**Request:** Transcribe only the lines of the listing below from the one holding "প্রতিকার করা যায়।" through the one holding "HP、サイトのデータを保存しておくためのデータベースについて", inclusive, without any change.

**Provided data:**

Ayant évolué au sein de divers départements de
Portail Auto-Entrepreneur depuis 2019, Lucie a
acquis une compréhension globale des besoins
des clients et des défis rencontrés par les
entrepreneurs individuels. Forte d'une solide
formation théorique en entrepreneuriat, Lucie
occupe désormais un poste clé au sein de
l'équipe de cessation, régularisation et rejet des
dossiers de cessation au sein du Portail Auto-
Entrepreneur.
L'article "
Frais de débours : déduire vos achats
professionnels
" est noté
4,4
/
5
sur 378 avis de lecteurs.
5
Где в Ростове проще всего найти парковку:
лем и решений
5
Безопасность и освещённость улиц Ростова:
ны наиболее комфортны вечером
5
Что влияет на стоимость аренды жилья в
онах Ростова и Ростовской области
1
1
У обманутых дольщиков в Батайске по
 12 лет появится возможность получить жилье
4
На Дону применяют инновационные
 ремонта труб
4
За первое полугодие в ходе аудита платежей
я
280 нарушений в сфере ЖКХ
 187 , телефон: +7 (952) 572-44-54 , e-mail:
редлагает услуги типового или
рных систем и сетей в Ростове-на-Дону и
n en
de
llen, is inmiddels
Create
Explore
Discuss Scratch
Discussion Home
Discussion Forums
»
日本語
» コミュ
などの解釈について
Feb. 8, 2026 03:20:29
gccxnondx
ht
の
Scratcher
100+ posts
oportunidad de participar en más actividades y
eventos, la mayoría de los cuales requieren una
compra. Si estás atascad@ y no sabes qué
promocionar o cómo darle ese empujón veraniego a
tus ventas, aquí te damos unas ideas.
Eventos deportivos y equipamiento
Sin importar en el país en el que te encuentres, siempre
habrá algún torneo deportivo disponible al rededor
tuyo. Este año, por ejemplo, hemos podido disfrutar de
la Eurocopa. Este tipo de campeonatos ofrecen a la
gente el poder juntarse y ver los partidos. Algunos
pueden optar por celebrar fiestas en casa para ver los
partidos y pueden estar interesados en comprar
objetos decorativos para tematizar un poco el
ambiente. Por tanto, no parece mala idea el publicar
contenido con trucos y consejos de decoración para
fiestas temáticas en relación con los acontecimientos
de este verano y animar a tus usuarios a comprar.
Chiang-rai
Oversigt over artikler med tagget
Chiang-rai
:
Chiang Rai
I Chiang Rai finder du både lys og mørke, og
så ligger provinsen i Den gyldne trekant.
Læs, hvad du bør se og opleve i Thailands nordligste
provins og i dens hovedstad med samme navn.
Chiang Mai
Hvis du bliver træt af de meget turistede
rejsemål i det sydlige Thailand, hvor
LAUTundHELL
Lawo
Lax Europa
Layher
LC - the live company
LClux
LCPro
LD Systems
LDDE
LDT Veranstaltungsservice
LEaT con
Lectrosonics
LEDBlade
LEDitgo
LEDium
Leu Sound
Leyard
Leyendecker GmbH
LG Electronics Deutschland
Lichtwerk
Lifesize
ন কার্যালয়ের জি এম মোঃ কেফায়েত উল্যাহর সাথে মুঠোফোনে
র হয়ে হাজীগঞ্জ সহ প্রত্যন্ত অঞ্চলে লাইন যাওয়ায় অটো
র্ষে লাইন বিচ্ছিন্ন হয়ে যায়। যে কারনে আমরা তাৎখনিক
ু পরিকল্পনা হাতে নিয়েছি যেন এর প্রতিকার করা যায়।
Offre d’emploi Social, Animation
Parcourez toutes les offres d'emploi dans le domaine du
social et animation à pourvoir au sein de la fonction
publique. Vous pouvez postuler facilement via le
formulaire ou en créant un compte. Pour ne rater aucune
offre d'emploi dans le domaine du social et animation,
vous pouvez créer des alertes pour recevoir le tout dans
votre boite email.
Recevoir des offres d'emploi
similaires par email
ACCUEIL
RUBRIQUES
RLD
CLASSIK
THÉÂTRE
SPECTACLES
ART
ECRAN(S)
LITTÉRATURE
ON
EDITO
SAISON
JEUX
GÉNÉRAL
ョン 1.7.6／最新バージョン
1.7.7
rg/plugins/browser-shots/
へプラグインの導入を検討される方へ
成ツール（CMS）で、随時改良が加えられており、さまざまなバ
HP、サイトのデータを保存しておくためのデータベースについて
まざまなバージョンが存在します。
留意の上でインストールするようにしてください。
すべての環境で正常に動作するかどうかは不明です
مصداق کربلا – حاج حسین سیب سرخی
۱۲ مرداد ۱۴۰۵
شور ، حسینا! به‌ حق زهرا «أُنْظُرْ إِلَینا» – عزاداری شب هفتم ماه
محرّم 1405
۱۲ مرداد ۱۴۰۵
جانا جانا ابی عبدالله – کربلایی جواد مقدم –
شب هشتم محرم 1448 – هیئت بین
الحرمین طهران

**Problem solution:**
ু পরিকল্পনা হাতে নিয়েছি যেন এর প্রতিকার করা যায়।
Offre d’emploi Social, Animation
Parcourez toutes les offres d'emploi dans le domaine du
social et animation à pourvoir au sein de la fonction
publique. Vous pouvez postuler facilement via le
formulaire ou en créant un compte. Pour ne rater aucune
offre d'emploi dans le domaine du social et animation,
vous pouvez créer des alertes pour recevoir le tout dans
votre boite email.
Recevoir des offres d'emploi
similaires par email
ACCUEIL
RUBRIQUES
RLD
CLASSIK
THÉÂTRE
SPECTACLES
ART
ECRAN(S)
LITTÉRATURE
ON
EDITO
SAISON
JEUX
GÉNÉRAL
ョン 1.7.6／最新バージョン
1.7.7
rg/plugins/browser-shots/
へプラグインの導入を検討される方へ
成ツール（CMS）で、随時改良が加えられており、さまざまなバ
HP、サイトのデータを保存しておくためのデータベースについて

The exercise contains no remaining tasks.